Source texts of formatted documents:
[Start of Attachment]
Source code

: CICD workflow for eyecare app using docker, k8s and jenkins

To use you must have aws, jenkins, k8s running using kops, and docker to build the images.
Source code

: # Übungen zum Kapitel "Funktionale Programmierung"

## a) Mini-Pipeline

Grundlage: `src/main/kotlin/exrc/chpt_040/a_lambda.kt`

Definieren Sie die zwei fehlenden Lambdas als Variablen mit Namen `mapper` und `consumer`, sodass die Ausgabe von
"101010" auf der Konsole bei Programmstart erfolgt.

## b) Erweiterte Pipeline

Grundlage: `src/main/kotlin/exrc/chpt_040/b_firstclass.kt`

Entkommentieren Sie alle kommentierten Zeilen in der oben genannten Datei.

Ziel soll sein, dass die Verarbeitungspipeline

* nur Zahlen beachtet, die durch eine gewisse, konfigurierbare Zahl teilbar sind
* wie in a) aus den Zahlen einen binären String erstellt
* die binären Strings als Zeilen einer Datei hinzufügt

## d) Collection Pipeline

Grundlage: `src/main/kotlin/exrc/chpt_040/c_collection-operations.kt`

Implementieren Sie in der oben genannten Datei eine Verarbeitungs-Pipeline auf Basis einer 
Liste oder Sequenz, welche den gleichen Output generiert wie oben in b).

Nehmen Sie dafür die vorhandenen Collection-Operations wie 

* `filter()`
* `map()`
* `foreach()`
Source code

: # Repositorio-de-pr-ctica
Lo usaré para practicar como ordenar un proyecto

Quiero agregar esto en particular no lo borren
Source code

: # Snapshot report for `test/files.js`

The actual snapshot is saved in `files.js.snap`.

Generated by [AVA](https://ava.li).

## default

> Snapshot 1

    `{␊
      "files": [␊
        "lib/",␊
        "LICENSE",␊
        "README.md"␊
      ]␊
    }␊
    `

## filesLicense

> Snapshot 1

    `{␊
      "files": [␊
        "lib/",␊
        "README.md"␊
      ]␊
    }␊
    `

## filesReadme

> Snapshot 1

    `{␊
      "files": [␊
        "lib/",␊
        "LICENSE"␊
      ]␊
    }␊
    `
[End of Attachment]
EXERCISE INSTRUCTIONS → Return the source text of every entry above, reproducing each line verbatim.

YOUR RESPONSE →
Source code

: CICD workflow for eyecare app using docker, k8s and jenkins

To use you must have aws, jenkins, k8s running using kops, and docker to build the images.
Source code

: # Übungen zum Kapitel "Funktionale Programmierung"

## a) Mini-Pipeline

Grundlage: `src/main/kotlin/exrc/chpt_040/a_lambda.kt`

Definieren Sie die zwei fehlenden Lambdas als Variablen mit Namen `mapper` und `consumer`, sodass die Ausgabe von
"101010" auf der Konsole bei Programmstart erfolgt.

## b) Erweiterte Pipeline

Grundlage: `src/main/kotlin/exrc/chpt_040/b_firstclass.kt`

Entkommentieren Sie alle kommentierten Zeilen in der oben genannten Datei.

Ziel soll sein, dass die Verarbeitungspipeline

* nur Zahlen beachtet, die durch eine gewisse, konfigurierbare Zahl teilbar sind
* wie in a) aus den Zahlen einen binären String erstellt
* die binären Strings als Zeilen einer Datei hinzufügt

## d) Collection Pipeline

Grundlage: `src/main/kotlin/exrc/chpt_040/c_collection-operations.kt`

Implementieren Sie in der oben genannten Datei eine Verarbeitungs-Pipeline auf Basis einer 
Liste oder Sequenz, welche den gleichen Output generiert wie oben in b).

Nehmen Sie dafür die vorhandenen Collection-Operations wie 

* `filter()`
* `map()`
* `foreach()`
Source code

: # Repositorio-de-pr-ctica
Lo usaré para practicar como ordenar un proyecto

Quiero agregar esto en particular no lo borren
Source code

: # Snapshot report for `test/files.js`

The actual snapshot is saved in `files.js.snap`.

Generated by [AVA](https://ava.li).

## default

> Snapshot 1

    `{␊
      "files": [␊
        "lib/",␊
        "LICENSE",␊
        "README.md"␊
      ]␊
    }␊
    `

## filesLicense

> Snapshot 1

    `{␊
      "files": [␊
        "lib/",␊
        "README.md"␊
      ]␊
    }␊
    `

## filesReadme

> Snapshot 1

    `{␊
      "files": [␊
        "lib/",␊
        "LICENSE"␊
      ]␊
    }␊
    `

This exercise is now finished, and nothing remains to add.